══ Source data ══

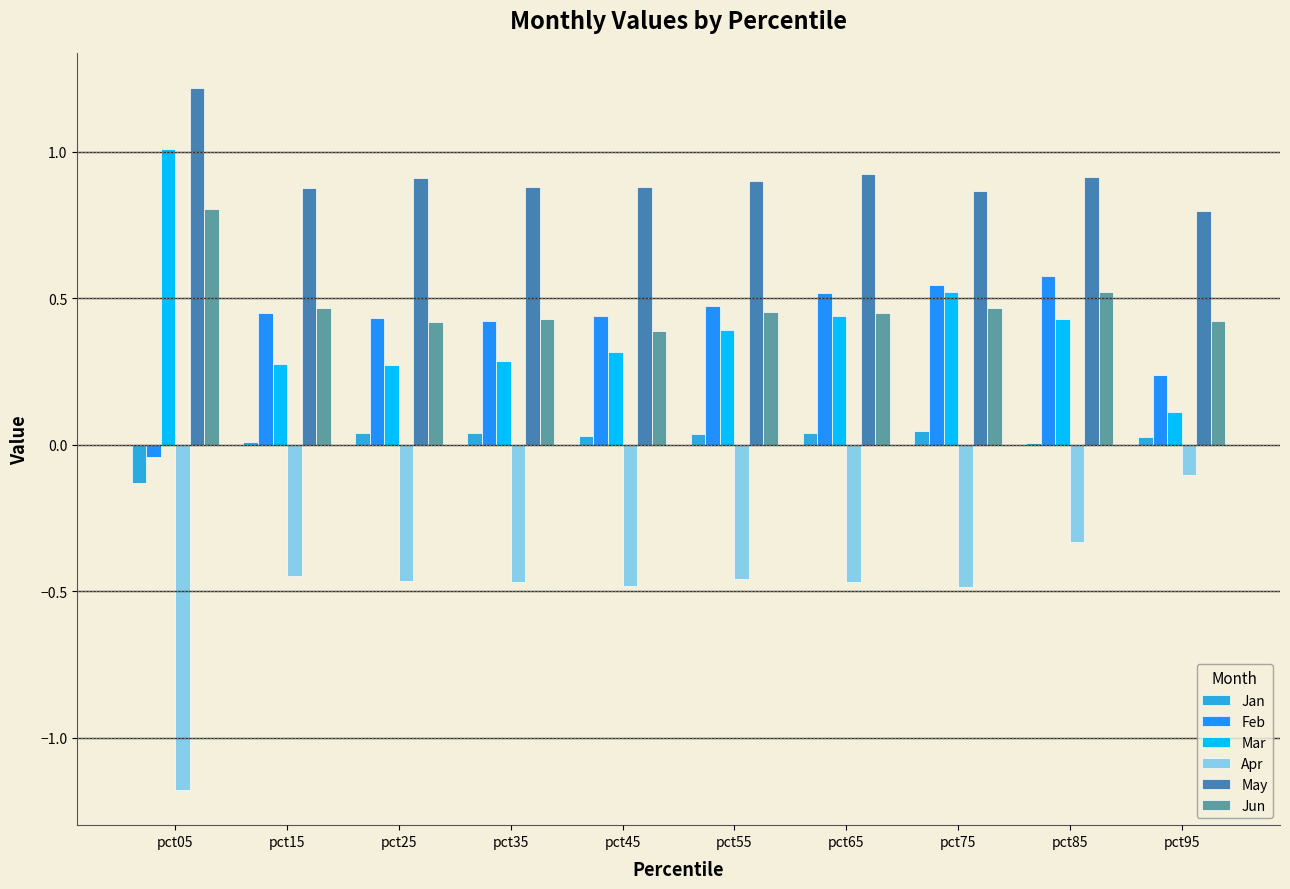

Which label corresponds to the largest value in the chart?

pct05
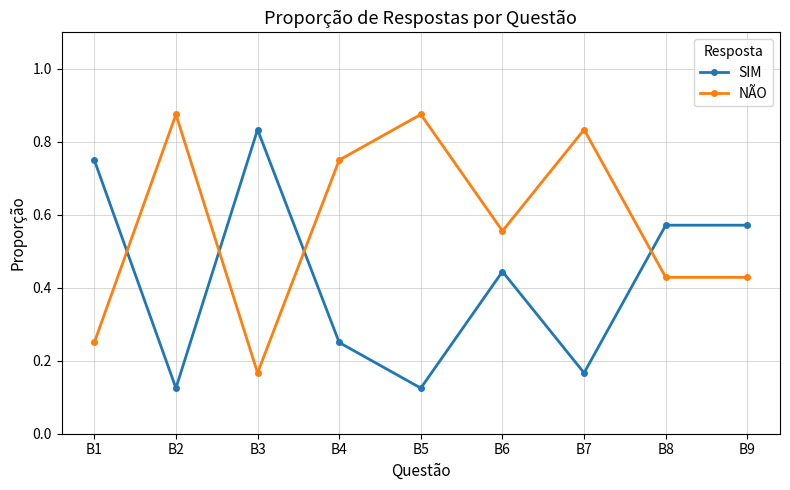

What is the sum of all SIM values?

3.8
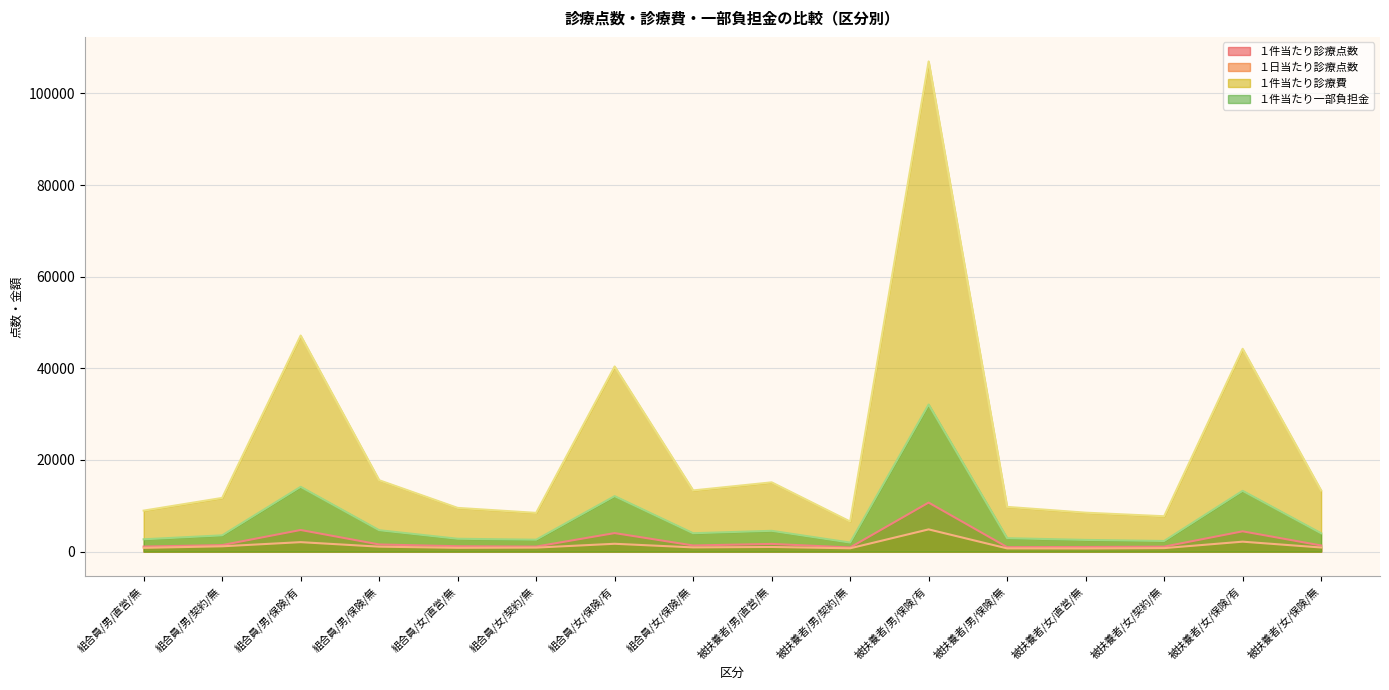

What are all the series names shown in the legend?

１件当たり診療点数, １日当たり診療点数, １件当たり診療費, １件当たり一部負担金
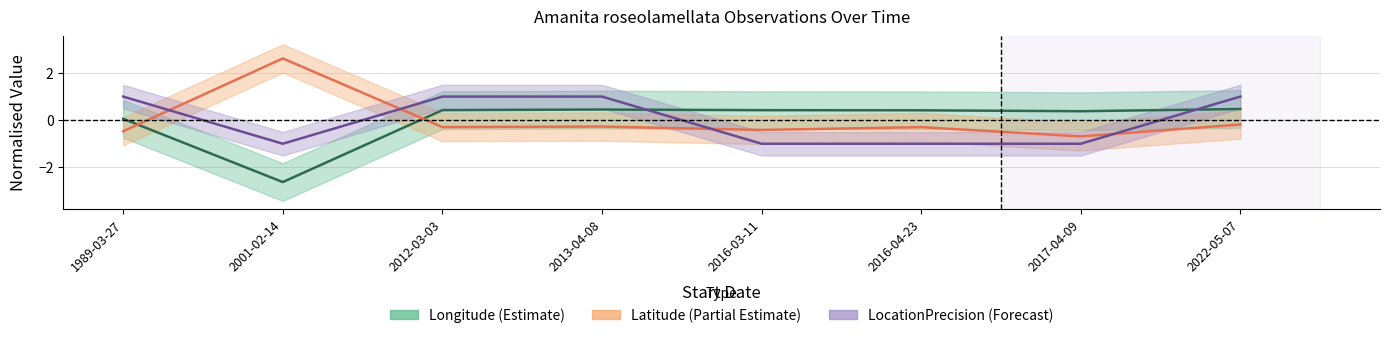

At how many categories does at least one series exceed -2?

8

═══

Goal of the exercise: Identify each line of the records in which the word "What" occurs, and copy those lines in full.

Solution for this problem:
What is the sum of all SIM values?
What are all the series names shown in the legend?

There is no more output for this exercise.